Door-to-door vaccination starts to fight Zimbabwe cholera outbreak. Over 450 are already dead

HARARE (Reuters): Zimbabwe on Monday launched a cholera vaccination campaign to immunise over 2 million people against the waterborne disease, amid an outbreak that has killed hundreds since early last year.

Cholera had killed 452 people and infected a total of 20,446 in the southern African country as of Jan 24, since the outbreak started in February 2023, according to health ministry statistics. About half of the cases have involved children.

Zimbabwe will receive a total of 2.3 million vaccine doses from UNICEF and the World Health Organisation to be deployed to 29 of the hardest-hit districts. More than 892,000 doses have already been dispatched, the health ministry said.

The cholera vaccine roll-out campaign was launched in Kuwadzana, a township about 15 km (9 miles) from central Harare.

Read more: Mother and son survive Zambia’s deadly cholera outbreak

Health workers administered the first vaccines to schoolchildren amid calls for residents to participate. They have also started going door-to-door offering vaccines to households.

Cholera is spread by contaminated food or water and often occurs in crowded urban areas with poor sanitation facilities.

The campaign uses the Euvichol-Plus vaccine, produced by EuBiologics, which is administered orally and protects against cholera infections for at least six months.

In November, the Zimbabwean government moved to restrict public gatherings and food vending and monitor burials in areas affected by cholera after cases spiked.

“The introduction of the cholera vaccine is another tool to prevent the further spread of the disease,” the health ministry said.

IT’S MAKING A WORLDWIDE COMEBACK

In May last year, the UN health experts warned that cholera, a 19th-century disease, may be making a ‘devastating’ comeback after years of decline.

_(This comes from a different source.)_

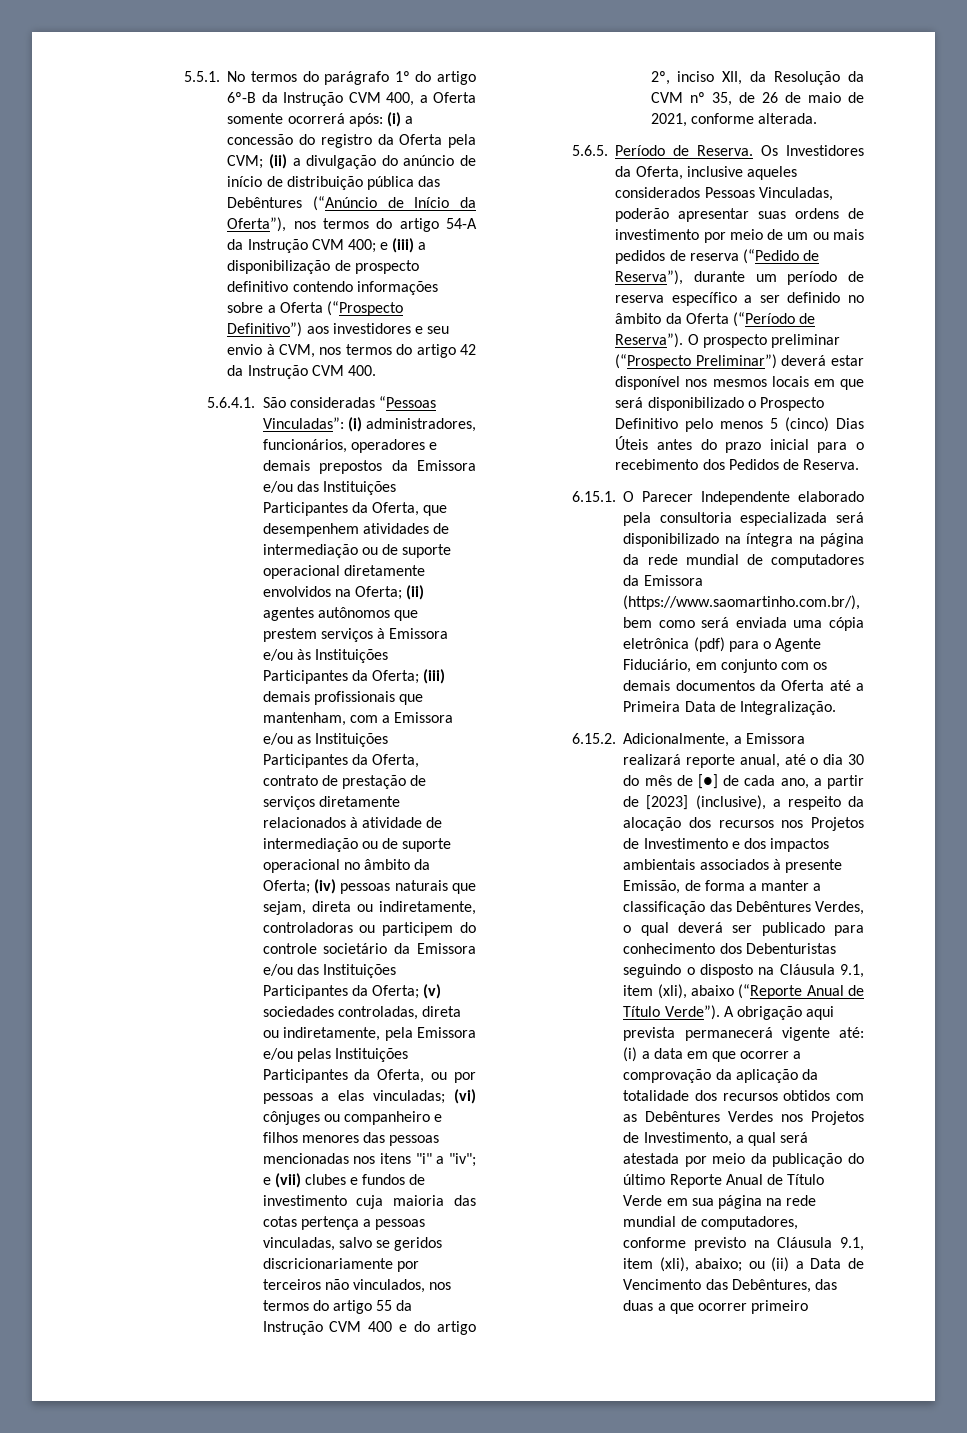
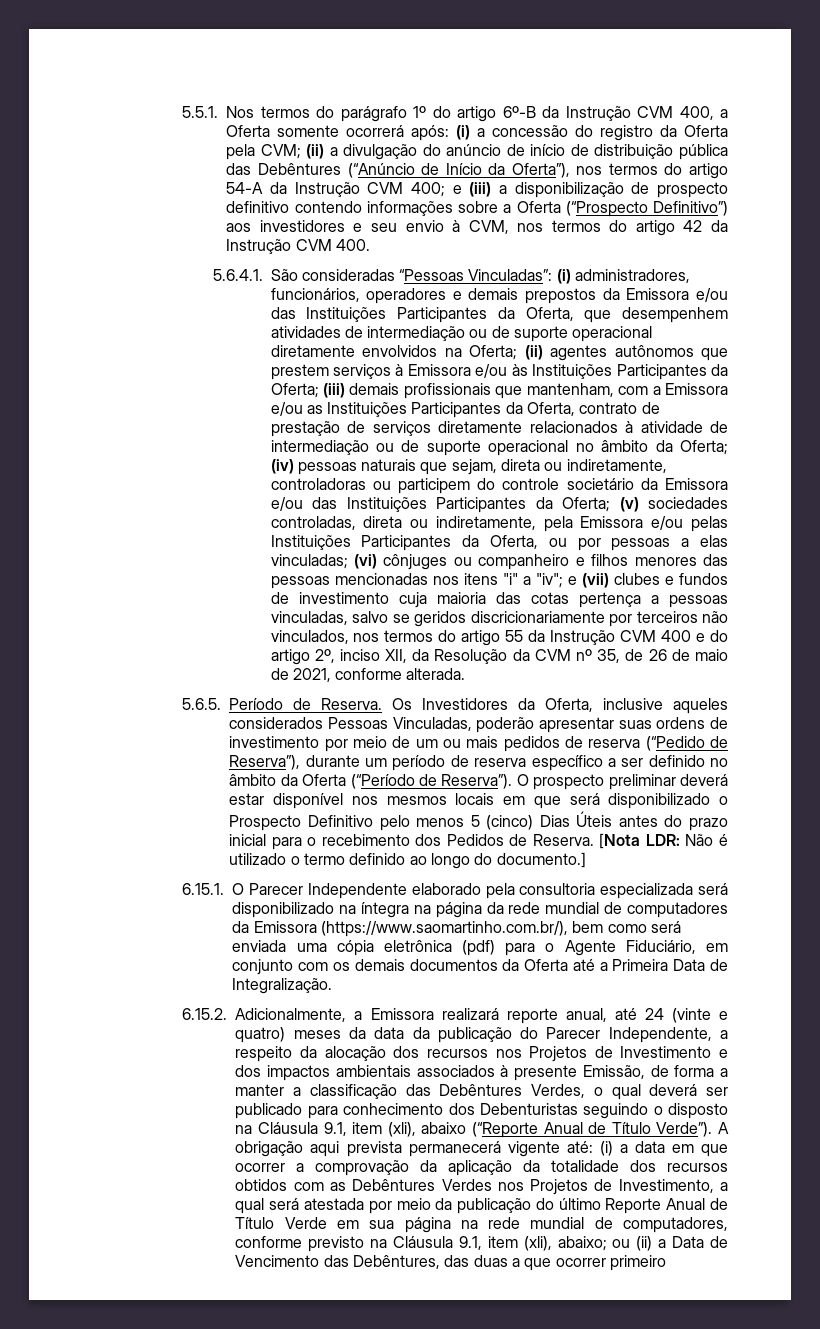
[227,71,246,82] No -> [226,106,255,118] Nos
[615,354,777,369] (“Prospecto Preliminar”) -> (676, 782) none
(860, 464) none -> [599,833,728,849] [229,852,586,869] [Nota LDR: Não é utilizado o termo definido ao longo do documento.]
[810,754,864,765] [623,774,864,789] [623,795,766,810] o dia 30 do mês de [●] de cada ano, a partir de [2023] (inclusive), -> [644,1008,728,1023] [235,1027,712,1043] 24 (vinte e quatro) meses da data da publicação do Parecer Independente,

In a new alert, the World Health Organization (WHO), a Geneva-based UN agency, and UN Children’s Fund (UNICEF) said that more countries now face outbreaks, increasing numbers of cases are being reported and the outcome for patients is worse than 10 years ago.

Echoing the bleak outlook, WHO data indicates that by May last year, 15 countries had reported cases, but by mid-May this year “we already have 24 countries reporting and we anticipate more with the seasonal shift in cholera cases,” said Henry Gray, WHO’s Incident Manager for the global cholera response.

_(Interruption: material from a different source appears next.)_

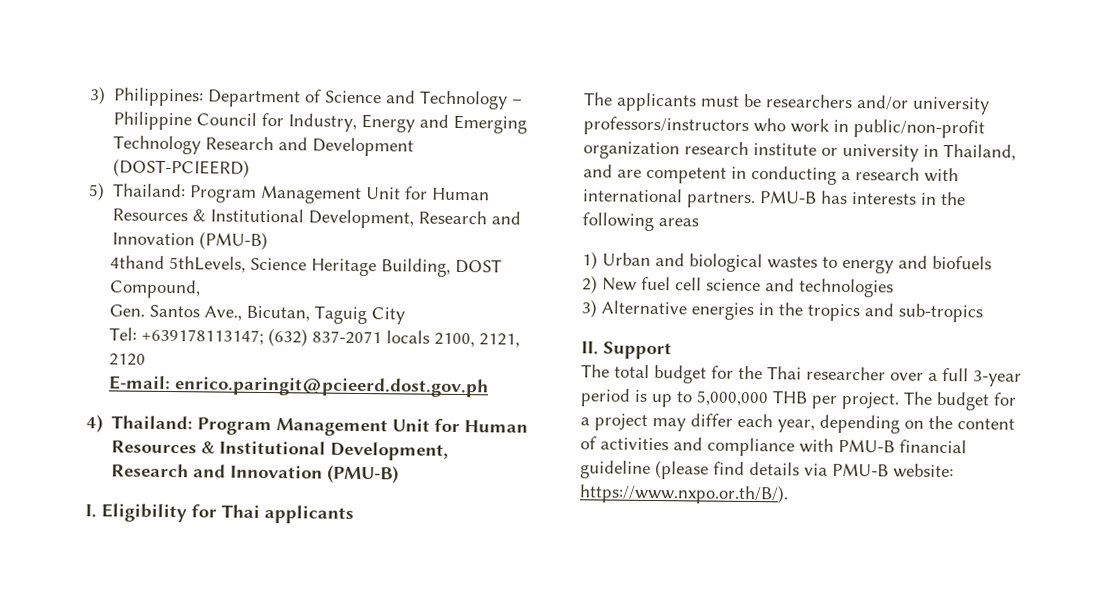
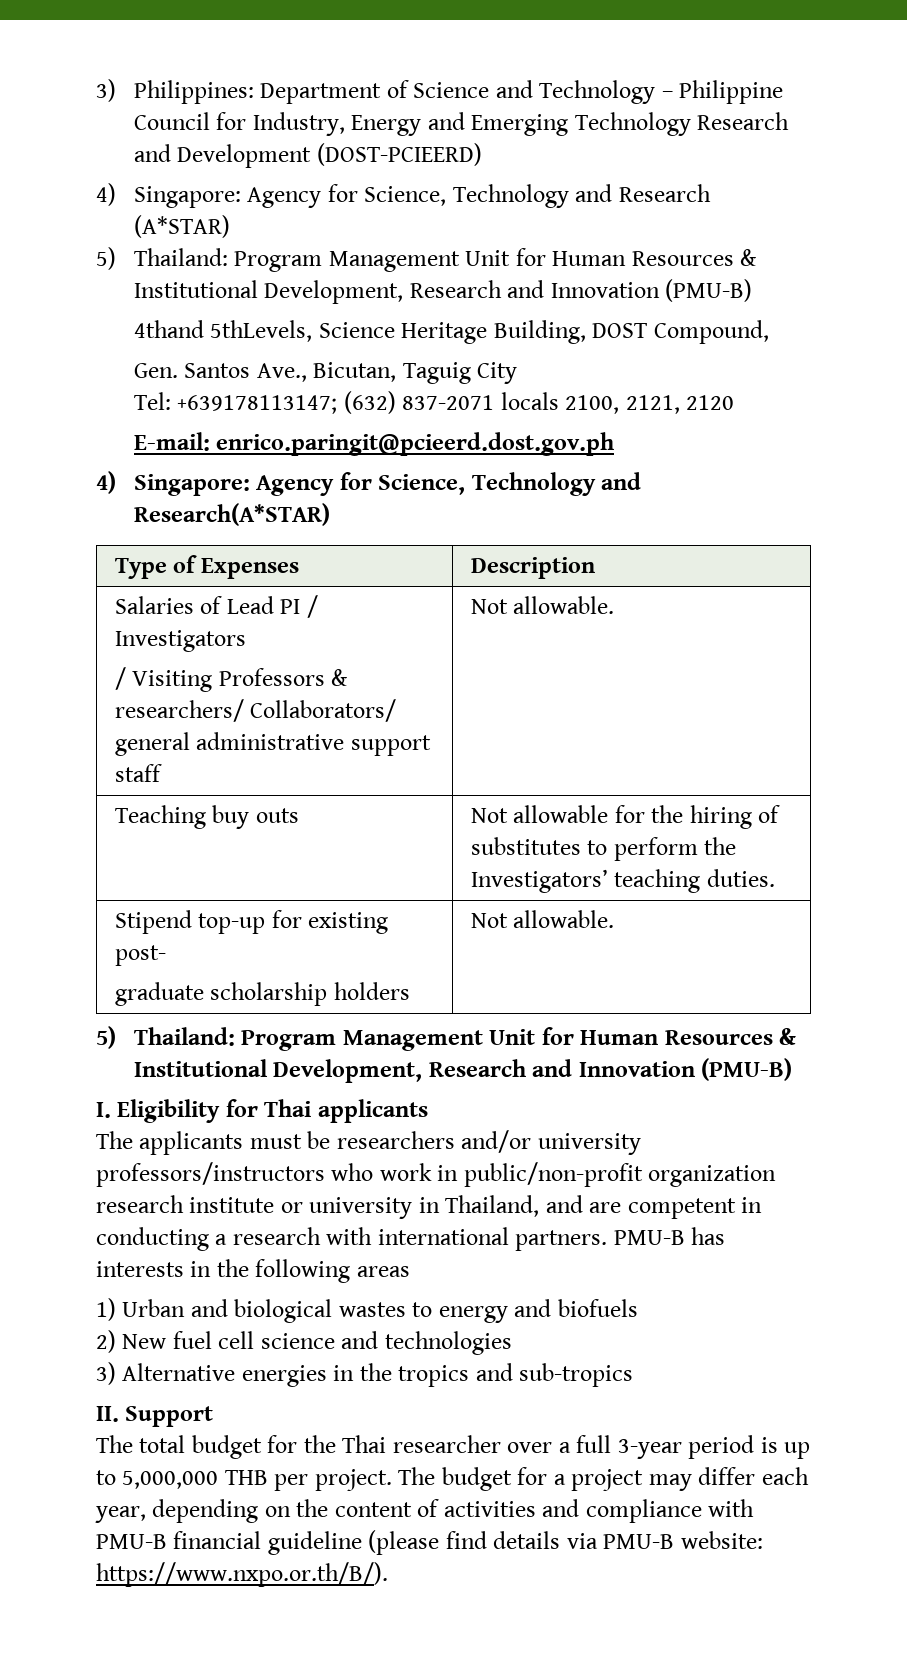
(251, 168) none -> [96,183,711,208] [133,215,230,238] // 4) Singapore: Agency for Science, Technology and Research (A*STAR)
(103, 423) none -> [133,472,642,496] [133,503,330,526] [114,555,299,579] [470,557,595,579] [114,595,318,618] [114,630,246,652] [114,667,349,692] [114,699,397,722] [114,732,431,756] [114,764,162,782] [470,596,615,614] [114,805,299,829] [470,805,781,829] [470,837,737,861] [470,869,775,893] [114,910,389,934] [114,945,166,966] [114,982,410,1006] [470,910,615,928] [96,1026,116,1049] Singapore: Agency for Science, Technology and Research(A*STAR) // Type of Expenses | Description // Salaries of Lead PI / Investigators // / Visiting Professors & researchers/ Collaborators/ general administrative support staff | Not allowable. // Teaching buy outs | Not allowable for the hiring of substitutes to perform the Investigators’ teaching duties. // Stipend top-up for existing post- // graduate scholarship holders | Not allowable. // 5)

“Despite advances in the control of the disease made in the previous decades we risk going backwards.”

The UN health agency estimates that one billion people in 43 countries are at risk of cholera with children under five particularly vulnerable. Cholera’s extraordinarily high mortality ratio is also alarming. Malawi and Nigeria registered case fatality rates as high as three per cent this year, well above the acceptable one per cent.

South-eastern Africa is particularly badly affected, with infections spreading in Malawi, Mozambique, South Africa, Tanzania, Zambia and Zimbabwe. The development follows the destructive passage of Cyclone Freddy in February and March this year, leaving 800,000 people in Malawi and Mozambique internally displaced and disrupting healthcare.

A deadly combination of climate change, underinvestment in water, sanitation and hygiene services – and in some cases armed conflict – has led to the spread of the disease, agreed the two UN agencies.